Dimensional Analysis and Power Counting in $R$ and $R^2$ Gravity Perturbation Expansions

Question

In the context of $R$ gravity, the perturbation expansion appears as:

$$ S=\int \left( \partial \tilde{h} \partial \tilde{h} + X \tilde{h} \partial \tilde{h} \partial \tilde{h} + ... \right) d^4 x $$

To argue the non-renormalizability of this theory using the power counting argument, I've considered: $[\partial]=1$, $[h]=1$, and $[X]=[-1]$. Given these dimensions, all the terms in the perturbation expansion have a net dimension of 4, which with the factor $[d^4x]=-4$, renders the action dimensionless. Furthermore, because $[X]<0$, higher energy terms are enhanced rather than suppressed, leading to the conclusion that the theory is not power-counting renormalizable. Is my understanding correct?

For $ a R^2 $ gravity (where $[a]=-2$ and $[R^2]=4$), the perturbation expansion is:

$$ S=\int \left( ( \partial \tilde{h} \partial \tilde{h} )^2 + 2\sqrt{X} \tilde{h}(\partial \tilde{h} \partial {h})^2 + ... \right) d^4 x $$

A particular paper (RG) I'm referencing (see equation 51 on page 10) posits that $[X] = 0$, which would imply the renormalizability of $aR^2 $ gravity.

I'm struggling with applying the power counting argument here. If we maintain $[h]=1$ and $[\partial]=1$ as in the $R$ gravity scenario, then $[( \partial \tilde{h} \partial \tilde{h} )^2]$ ends up being 8, which does not make the action dimensionless. My subsequent deduction would be that $[\sqrt{X}]$ must cancel out the dimension of $[h]$, resulting in $[\sqrt{X}]=-1$. The only resolution I see is if the metric perturbation $h$ in $ aR^2 $ gravity does not retain the same dimensions as in $ R $ gravity. Could $ h $ in $ aR^2 $ be dimensionless, implying $[X]=0$? Is there a justification for $ h $ having different dimensions across the two theories, even though both $ h $'s represent metric perturbations?

Answer 1

The starting assumption of this kind of scaling analysis is that you are working around a conformal fixed point.
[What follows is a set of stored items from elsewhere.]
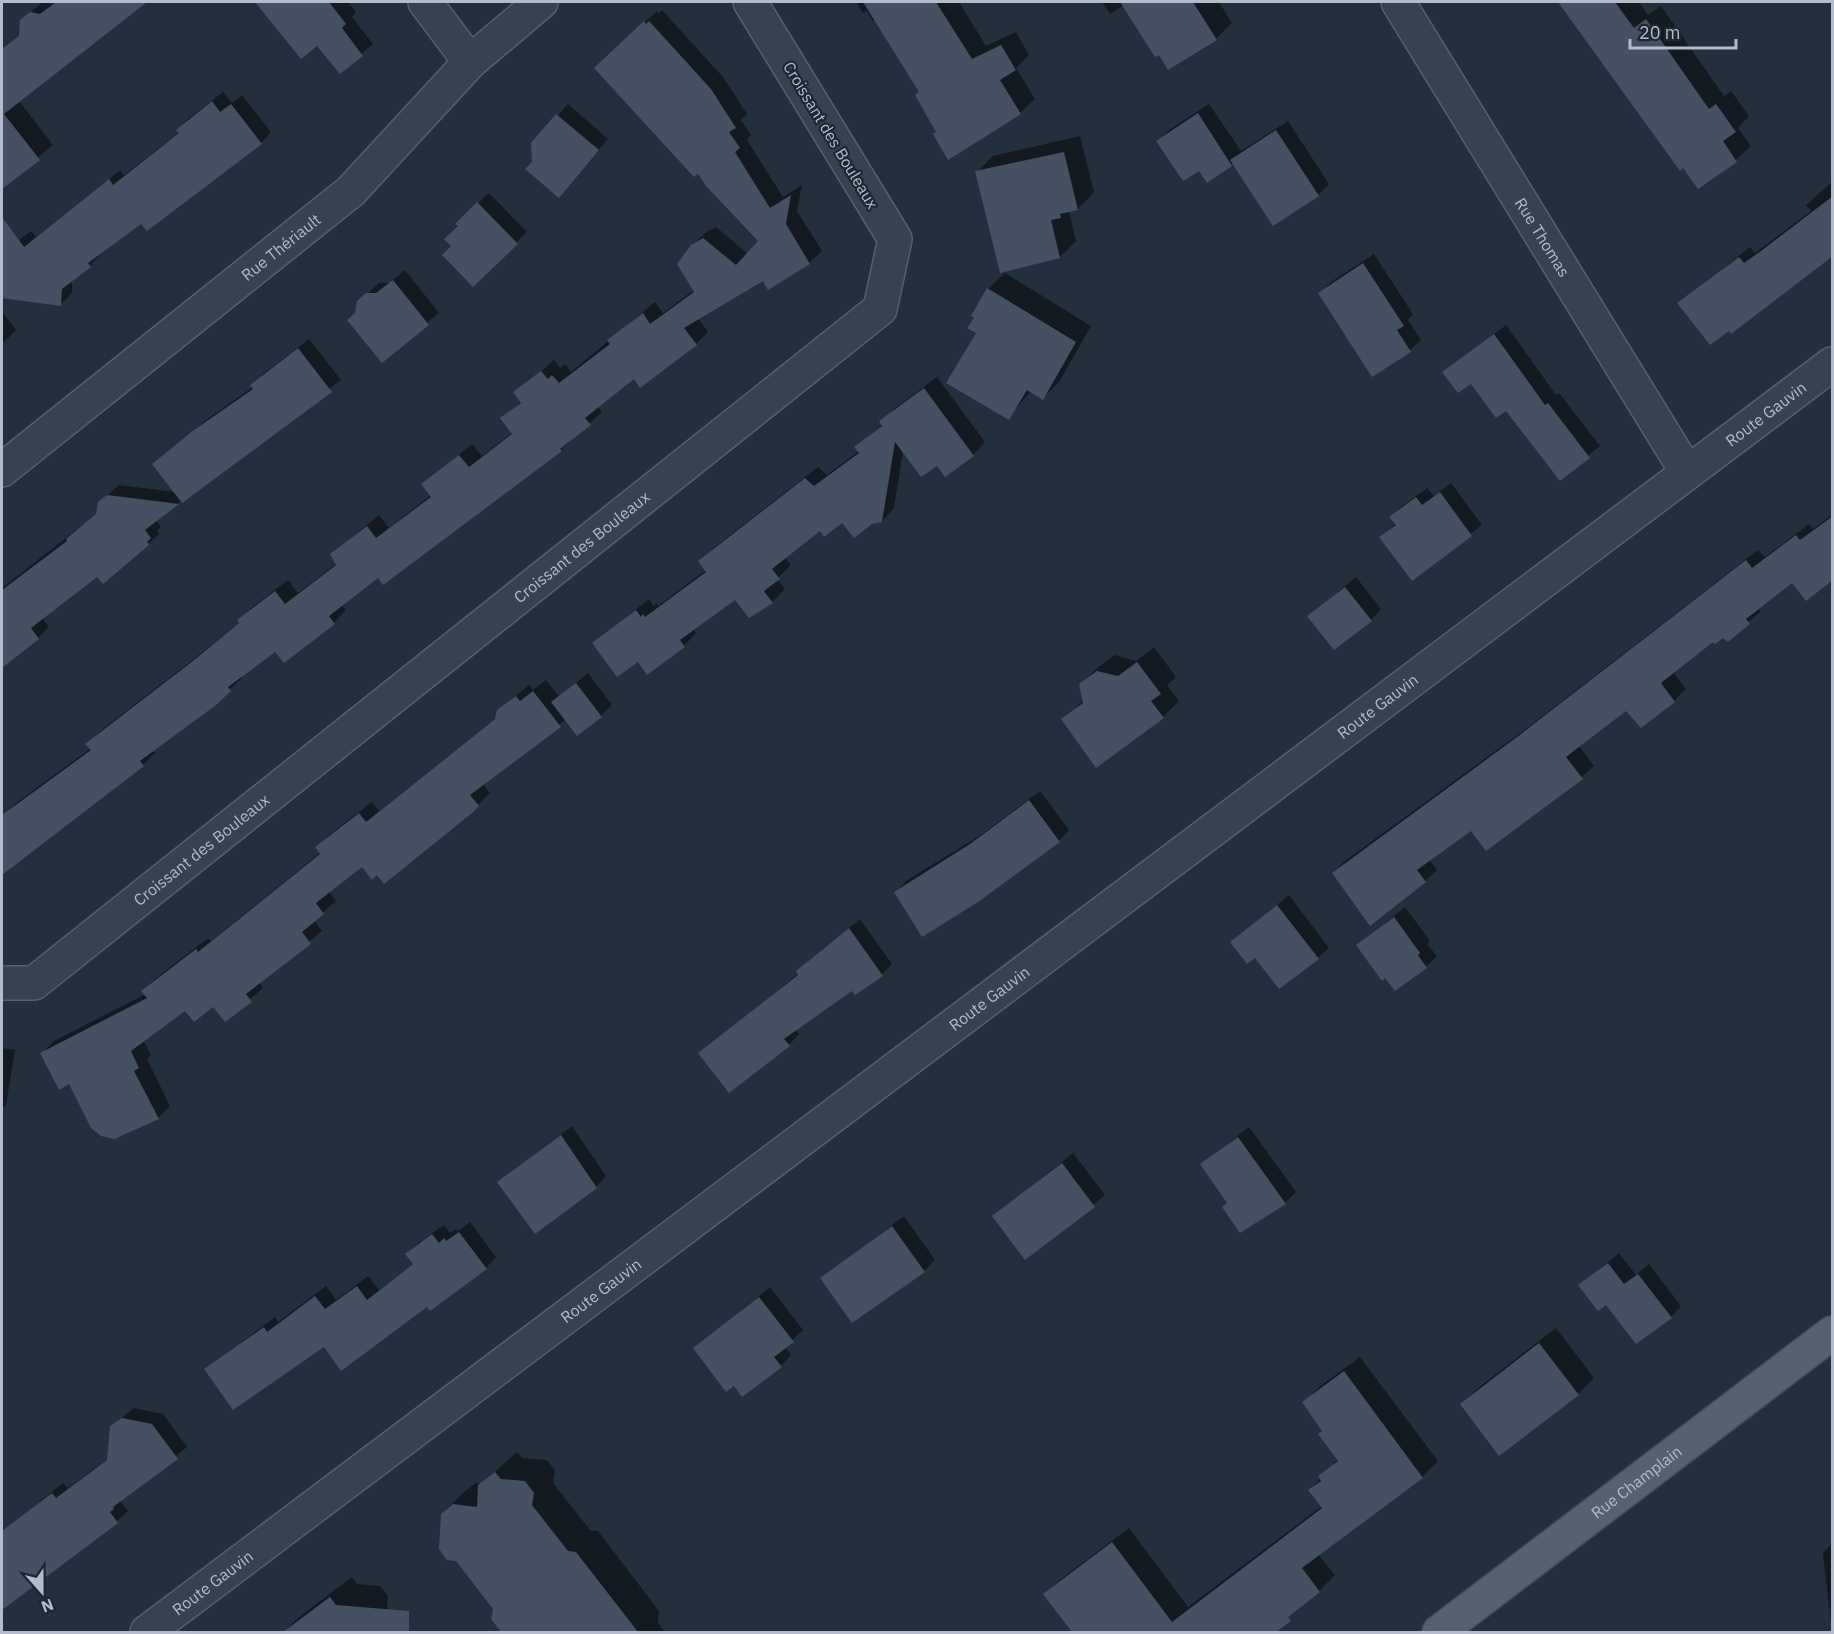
<svg xmlns="http://www.w3.org/2000/svg" width="1834" height="1634" viewBox="0 0 1834 1634" font-family="'IBM Plex Sans',sans-serif">
  <style>
    .shadow { fill: #0007 }
    .building { fill: #455162 }
    .lines { fill: none; stroke-linecap: round; stroke-linejoin: round }
    .minor-casing { stroke: #565f6c; stroke-width: 36 }
    .tertiary-casing { stroke: #565f6c; stroke-width: 36 }
    .primary-casing { stroke: #414a57; stroke-width: 36 }
    .minor { stroke: #38414e; stroke-width: 33 }
    .tertiary { stroke: #38414e; stroke-width: 33 }
    .primary { stroke: #56606e; stroke-width: 33 }
    .labels { text-anchor: middle; dominant-baseline: central; stroke-width: 4.5; stroke-linejoin: round; paint-order: stroke }
    .street-label { font-size: 16px; fill: #b4bcc9; stroke: #1d2633 }
  </style>
  <rect width="100%" height="100%" fill="#242f3e"/>
  <g class="shadow">
    <path d="M42,2L52,4L55,2H142L133,10L22,20Z"/>
    <path d="M275,2H348L356,12L352,17L373,44L340,72L318,44L265,12Z"/>
    <path d="M856,2H959L986,46L1016,32L1029,55L1016,68L1035,99L1020,113L949,157L920,92L876,19L873,21L867,11L863,13Z"/>
    <path d="M1102,2H1219L1232,23L1216,39L1124,5L1110,14Z"/>
    <path d="M1560,2H1639L1648,15L1661,6L1724,96L1731,91L1749,116L1738,128L1751,146L1736,160L1699,187L1684,166L1680,169Z"/>
    <path d="M662,10L723,77L747,114L741,120L751,135L747,140L783,197L802,185L797,211L822,251L809,263L763,279L698,318L708,332L696,344L641,386L635,377L597,406L602,412L561,450L384,583L378,576L341,605L346,610L334,623L276,650L240,676L242,678L215,703L153,751L155,753L143,765L2,874V817L16,803L91,748L87,744L99,732L212,645L240,622L251,608L288,580L298,593L337,563L332,554L379,515L389,528L431,495L423,484L472,444L482,456L513,432L502,419L522,401L515,393L554,360L560,368L565,364L571,372L655,302L663,313L694,290L692,246L705,233L716,227L748,254L760,241L608,56L657,11L659,13Z"/>
    <path d="M6,84L53,145L2,187V88Z"/>
    <path d="M223,92L232,103L242,95L271,132L261,143L141,221L99,253L100,255L90,266L72,280V293L61,304L2,296V253L31,231L36,237L120,170L124,175L180,132L178,130L188,119Z"/>
    <path d="M568,104L608,139L569,185L533,162V143Z"/>
    <path d="M1209,104L1241,151L1288,121L1329,184L1318,195L1233,163L1207,181L1199,169L1158,141L1169,130Z"/>
    <path d="M1080,136L1094,192L1078,209L1069,211L1076,241L1060,257L977,172L993,156Z"/>
    <path d="M1832,182V255L1679,303L1750,247L1755,253L1811,211L1806,205Z"/>
    <path d="M489,193L527,232L473,285L453,246L460,226L457,224Z"/>
    <path d="M1374,254L1413,314L1408,320L1421,340L1410,350L1320,293L1331,282Z"/>
    <path d="M405,270L439,313L382,361L357,312L359,301L379,283H389Z"/>
    <path d="M1005,273L1091,326L1059,382L1043,398L1031,391L1008,418L978,333L976,317L973,315L988,289Z"/>
    <path d="M2,311L16,330L2,344Z"/>
    <path d="M1506,325L1556,395L1559,393L1600,446L1560,478L1506,409L1472,382L1444,372Z"/>
    <path d="M309,339L341,380L156,520L161,527L157,531L159,534L148,544L97,575L42,618L49,627L38,638L12,659L4,648L2,649V588L98,513L99,503L119,485L176,492L154,464L206,420L253,387L252,385L263,374Z"/>
    <path d="M937,377L985,442L973,455L937,463L903,451L894,508L882,521H843L820,529L785,557L791,565L777,579L785,589L772,602L749,616L735,598L693,629L696,633L684,646L639,660L594,643L649,599L654,606L656,603L658,606L706,570L700,561L712,549L818,467L827,475L859,451L856,447L883,424L881,422L894,409Z"/>
    <path d="M1451,483L1482,525L1412,579L1381,537L1396,523L1391,517L1402,506L1427,488L1434,496Z"/>
    <path d="M1832,515V578L1792,581L1758,608L1761,611L1728,640L1724,636L1714,640L1673,672L1686,689L1674,701L1626,709L1579,746L1594,766L1582,777L1471,829L1429,859L1437,870L1425,881L1333,873L1345,861L1531,725L1758,550L1765,557L1809,524L1813,529Z"/>
    <path d="M1356,577L1381,609L1371,620L1309,616Z"/>
    <path d="M1154,647L1176,677L1167,685L1179,701L1163,717L1063,719L1084,700L1081,685L1097,668L1115,655L1136,661Z"/>
    <path d="M588,673L612,705L601,716L578,734L566,719L483,784L490,793L465,818L377,873L362,865L328,891L336,901L314,920L322,931L259,982L263,988L225,1020L214,1005L186,1009L143,1040L151,1055L147,1059L170,1106L158,1118L70,1082L42,1053L54,1041L146,994L143,991L155,979L208,938L211,941L321,852L317,847L329,835L372,802L379,811L497,717L498,711L529,685L533,690L546,680L559,697Z"/>
    <path d="M1040,791L1069,830L1059,841L896,892L906,881L982,834Z"/>
    <path d="M1289,895L1329,948L1318,958L1255,956L1232,942Z"/>
    <path d="M1405,907L1430,941L1427,944L1437,956L1426,967L1358,945Z"/>
    <path d="M860,919L892,964L882,974L853,989L795,1029L799,1034L789,1045L700,1053L799,973L808,961Z"/>
    <path d="M2,1048L15,1050L6,1105L2,1109Z"/>
    <path d="M572,1126L606,1176L596,1187L499,1182Z"/>
    <path d="M1249,1127L1296,1192L1285,1203L1229,1202L1202,1164Z"/>
    <path d="M1073,1153L1105,1195L1026,1258L994,1216Z"/>
    <path d="M904,1216L935,1260L924,1271L822,1278Z"/>
    <path d="M470,1222L496,1257L486,1268L427,1305L324,1345L206,1369L275,1317L278,1322L326,1286L336,1300L368,1276L379,1290L414,1263L407,1254L418,1243L444,1225L450,1233L456,1229L458,1231Z"/>
    <path d="M1619,1253L1636,1275L1649,1264L1681,1306L1671,1317L1606,1303L1580,1285Z"/>
    <path d="M770,1287L803,1330L785,1347L791,1355L781,1366L734,1384L695,1349Z"/>
    <path d="M1556,1328L1594,1378L1578,1394L1462,1404L1478,1388Z"/>
    <path d="M1360,1357L1438,1461L1422,1477L1318,1554L1335,1575L1319,1591L1265,1632H1074L1045,1594L1061,1579L1129,1528L1188,1607L1322,1506L1310,1490L1338,1459L1324,1430L1304,1403L1319,1387Z"/>
    <path d="M134,1408L163,1414L187,1447L120,1501L128,1511L117,1521L2,1609V1543L34,1518L29,1512L40,1501L63,1483L68,1488L109,1458L112,1426Z"/>
    <path d="M517,1452L522,1458L547,1460L555,1471L553,1483L590,1530L598,1531L659,1611L658,1623L665,1632H503L492,1619L495,1608L442,1514L464,1492L476,1483L481,1484Z"/>
    <path d="M1832,1543V1632L1823,1553Z"/>
    <path d="M352,1577L357,1584L380,1586L388,1596L387,1607L406,1632H284L299,1617Z"/>
  </g>
  <g class="building">
    <path d="M56,2H147L4,114L40,160L2,189V49L19,36L20,20L30,12L40,14Z"/>
    <path d="M255,2H329L346,24L342,28L363,56L340,74L317,46L301,59Z"/>
    <path d="M863,2H936L972,59L1001,45L1016,70L1000,80L1021,114L948,160L933,134L936,132L915,95L919,92Z"/>
    <path d="M1120,2H1193L1217,40L1168,70L1159,55L1155,57Z"/>
    <path d="M1558,2H1615L1634,28L1646,19L1709,109L1716,104L1736,132L1723,141L1737,162L1698,189L1683,168L1680,171Z"/>
    <path d="M644,21L646,24L649,21L711,89L736,128L729,132L740,148L735,152L770,208L791,195L786,224L810,264L768,290L763,281L684,328L697,345L640,388L634,379L585,418L591,425L560,449L562,451L383,585L378,578L329,616L335,624L284,663L275,652L228,687L231,691L216,705L140,761L144,766L2,875V815L91,750L85,744L198,657L239,623L237,620L275,591L285,604L336,565L330,554L367,526L376,538L431,497L421,484L459,455L469,467L512,434L500,418L521,403L513,392L541,371L548,379L552,375L559,383L610,344L607,340L643,313L650,324L694,292L677,264L691,245L703,238L736,265L758,241L707,187L698,174L694,177L594,68Z"/>
    <path d="M212,101L220,112L231,104L262,144L147,231L141,224L88,263L91,267L62,289L61,306L2,298V217L24,247L109,179L113,185L179,133L176,130Z"/>
    <path d="M1198,113L1232,166L1207,183L1199,171L1183,181L1156,141Z"/>
    <path d="M556,114L599,150L559,198L525,169L532,162L531,143Z"/>
    <path d="M1276,130L1319,196L1273,226L1230,160Z"/>
    <path d="M1064,152L1078,210L1060,214L1061,218L1051,220L1060,258L1000,273L975,171Z"/>
    <path d="M1833,196V256L1731,334L1729,331L1710,345L1677,303L1739,257L1744,263L1761,251Z"/>
    <path d="M477,202L518,244L473,287L442,255L451,246L444,239L458,226L455,224Z"/>
    <path d="M1363,263L1404,326L1397,330L1411,352L1372,377L1318,293Z"/>
    <path d="M393,280L429,325L382,363L347,320L355,313L357,301L366,293H376Z"/>
    <path d="M987,288L1076,342L1043,400L1027,390L1009,420L946,383L976,333L967,328L974,318L971,316Z"/>
    <path d="M1494,334L1545,405L1548,403L1590,458L1560,481L1506,411L1496,418L1471,384L1458,393L1442,372Z"/>
    <path d="M298,348L332,392L182,503L152,464L194,430L253,389L250,385Z"/>
    <path d="M924,388L974,456L945,477L937,466L921,477L895,442L882,522L872,524L854,538L842,523L824,537L820,531L772,569L780,579L764,591L773,603L749,618L735,600L680,640L685,647L647,675L638,662L617,677L592,643L636,610L641,617L643,614L645,617L706,572L698,561L805,478L814,486L859,453L854,447L882,426L879,421Z"/>
    <path d="M1440,492L1472,536L1412,581L1379,537L1396,525L1389,517L1416,497L1422,505Z"/>
    <path d="M107,495L179,504L145,530L151,538L147,542L149,545L103,584L97,577L31,628L39,639L2,668V590L67,541L66,539L96,514L98,502Z"/>
    <path d="M1833,516V580L1806,601L1792,583L1746,619L1750,624L1728,642L1723,638L1715,644L1713,642L1661,683L1675,702L1641,728L1626,711L1566,757L1583,779L1486,851L1471,831L1417,870L1426,882L1370,926L1332,873L1517,737L1746,560L1752,568L1796,535L1800,540Z"/>
    <path d="M1345,587L1372,621L1334,650L1307,616Z"/>
    <path d="M1137,662L1161,694L1151,701L1164,718L1096,768L1061,719L1083,703L1079,684L1097,671L1118,676Z"/>
    <path d="M576,683L602,717L577,736L551,702Z"/>
    <path d="M533,691L561,727L470,795L479,806L472,813L384,884L377,875L372,880L362,867L316,903L324,914L302,932L311,944L246,994L252,1002L225,1022L213,1007L194,1022L185,1011L131,1051L139,1068L134,1071L159,1119L114,1139L101,1136L91,1128L69,1084L59,1090L40,1053L147,998L141,991L196,949L198,952L320,854L315,847L359,813L366,822L495,719L497,710L516,696L520,701Z"/>
    <path d="M1029,800L1060,842L978,902L922,937L894,892L970,844Z"/>
    <path d="M1277,905L1319,959L1279,989L1255,958L1247,964L1230,942Z"/>
    <path d="M1394,917L1420,953L1418,955L1427,968L1395,991L1385,978L1382,981L1356,945Z"/>
    <path d="M849,928L883,976L855,995L852,991L784,1039L790,1046L729,1093L698,1053L798,975L796,971Z"/>
    <path d="M561,1135L597,1188L535,1234L497,1182Z"/>
    <path d="M1238,1137L1286,1204L1240,1233L1222,1207L1227,1203L1200,1164Z"/>
    <path d="M1062,1163L1095,1207L1025,1260L992,1216Z"/>
    <path d="M892,1226L925,1272L852,1323L820,1278Z"/>
    <path d="M459,1232L487,1269L430,1311L427,1307L341,1371L324,1347L233,1410L204,1369L264,1327L267,1332L315,1296L325,1309L357,1286L367,1300L413,1264L405,1254L432,1234L439,1243L444,1238L446,1241Z"/>
    <path d="M1608,1263L1624,1284L1638,1274L1672,1318L1636,1344L1606,1305L1598,1311L1578,1285Z"/>
    <path d="M759,1297L794,1342L774,1357L782,1367L742,1397L734,1386L726,1392L693,1348Z"/>
    <path d="M1539,1343L1579,1395L1499,1456L1460,1404Z"/>
    <path d="M1344,1371L1423,1478L1302,1568L1320,1592L1288,1617L1291,1621L1276,1632H1072L1043,1594L1112,1542L1172,1622L1322,1508L1308,1490L1321,1481L1318,1476L1338,1461L1318,1434L1322,1431L1302,1402Z"/>
    <path d="M122,1418L152,1424L178,1459L113,1507L114,1509L110,1512L118,1523L2,1610V1531L52,1493L56,1498L107,1460L110,1426Z"/>
    <path d="M495,1472L501,1479L525,1481L534,1493L532,1505L568,1551L576,1552L638,1632H501L491,1619L493,1609L456,1561L447,1560L439,1549L441,1514L453,1504L477,1507L478,1485Z"/>
    <path d="M330,1597L336,1605L409,1611V1632H283Z"/>
  </g>
  <g class="lines">
    <defs>
      <g id="minor">
        <path d="M425,2L470,62"/>
        <path id="s1" d="M2,470L351,191L470,62L541,2"/>
        <path id="s2" d="M2,983H34L880,309L895,239L750,2"/>
      </g>
      <g id="tertiary">
        <path id="s3" d="M1398,2L1687,472"/>
        <path id="s4" d="M147,1632L1832,364"/>
      </g>
      <g id="primary">
        <path id="s5" d="M1439,1632L1832,1333"/>
      </g>
    </defs>
    <use href="#minor" class="minor-casing"/>
    <use href="#tertiary" class="tertiary-casing"/>
    <use href="#primary" class="primary-casing"/>
    <use href="#minor" class="minor"/>
    <use href="#tertiary" class="tertiary"/>
    <use href="#primary" class="primary"/>
  </g>
  <g class="labels">
    <g class="street-label">
      <text transform="translate(831 135) rotate(59)">Croissant des Bouleaux</text>
      <text stroke="none"><textPath href="#s3" startOffset="276">Rue Thomas</textPath></text>
      <text stroke="none"><textPath href="#s1" startOffset="357">Rue Thériault</textPath></text>
      <text stroke="none"><textPath href="#s4" startOffset="2026">Route Gauvin</textPath></text>
      <text stroke="none"><textPath href="#s2" startOffset="732">Croissant des Bouleaux</textPath></text>
      <text stroke="none"><textPath href="#s4" startOffset="1540">Route Gauvin</textPath></text>
      <text stroke="none"><textPath href="#s2" startOffset="246">Croissant des Bouleaux</textPath></text>
      <text stroke="none"><textPath href="#s4" startOffset="1054">Route Gauvin</textPath></text>
      <text stroke="none"><textPath href="#s4" startOffset="568">Route Gauvin</textPath></text>
      <text stroke="none"><textPath href="#s5" startOffset="248">Rue Champlain</textPath></text>
      <text stroke="none"><textPath href="#s4" startOffset="82">Route Gauvin</textPath></text>
    </g>
  </g>
  <rect width="1834" height="1634" fill="none" stroke="#b4bcc9" stroke-width="6"/>
  <g transform="translate(42 1592) rotate(159)" stroke="#1d2633" stroke-width="4.5" paint-order="stroke">
  <path d="M0-4.5L10 22L0 15L-10 22Z" fill="#b4bcc9"/>
  <text y="-9" font-size="16" font-weight="bold" text-anchor="middle" fill="#b4bcc9">N</text>
  </g>
  <path d="M1630 39v9h106v-9" fill="none" stroke="#b4bcc9" stroke-width="3"/>
  <text x="1639" y="39" font-size="18" fill="#b4bcc9" stroke="#1d2633" stroke-width="4.5" paint-order="stroke">20 m</text>
</svg>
In the case of GR, the conformal fixed point is the free theory, $\sim (\partial h)^2$. In this case, we don't really need to assume that the free theory is a fixed point; we know a massless free theory is conformal. Because the theory is conformal, we know the action can't change under a rescaling of the coordinates. Then $h$ inherits its scaling properties from the scaling of $d^4 x$, $\partial$, and the requirement that the action not change. Once we know the scaling of $h$, we can then determine the mass dimension of operators that deform the fixed point.

In the case of $R^2$ gravity, the authors are assuming that $R^2$ gravity is a consistent conformal fixed point. That is not something they can prove (and I would even say probably isn't true for reasons I'll get to in a moment). They then want to check that this is a consistent assumption by looking at various interactions. Again, assuming that we have a conformal fixed point, the scaling of $h$ can be deduced from the "kinetic term" $\sim (\partial h)^4$. Given the scaling rules for $d^4 x$, $\partial$, and that the action has to be invariant, we see that $h$ has to be dimensionless. Then one can consider additional operators, and one finds that the new terms in $R^2$ can be consistently added with no dimensionful operators. To directly answer your question: it is not a problem that we find $h$ scales differently in $R^2$ gravity vs GR (with $R$), because our starting conformal fixed point was different.

One major issue with this analysis is that one is assuming that there is a consistent fixed point using $R^2$. A reason to be skeptical of this claim is that the equations of motion are more than second order in $h$. This will lead to an Ostragradsky instability classically, or a ghost quantum mechanically. Relatedly, there are bounds like the Froissart bound coming from unitarity that essentially say that the propagator (two point function) cannot fall off faster than $\sim k^{-2}$ in momentum space at high energies. $R^2$ gravity will violate this bound. The moral of the story is that there is more to life than power counting renormalizabilty; the combination of constraints unitarity, renormalizability, and Lorentz invariance are very strong and hard to simultaneously satisfy.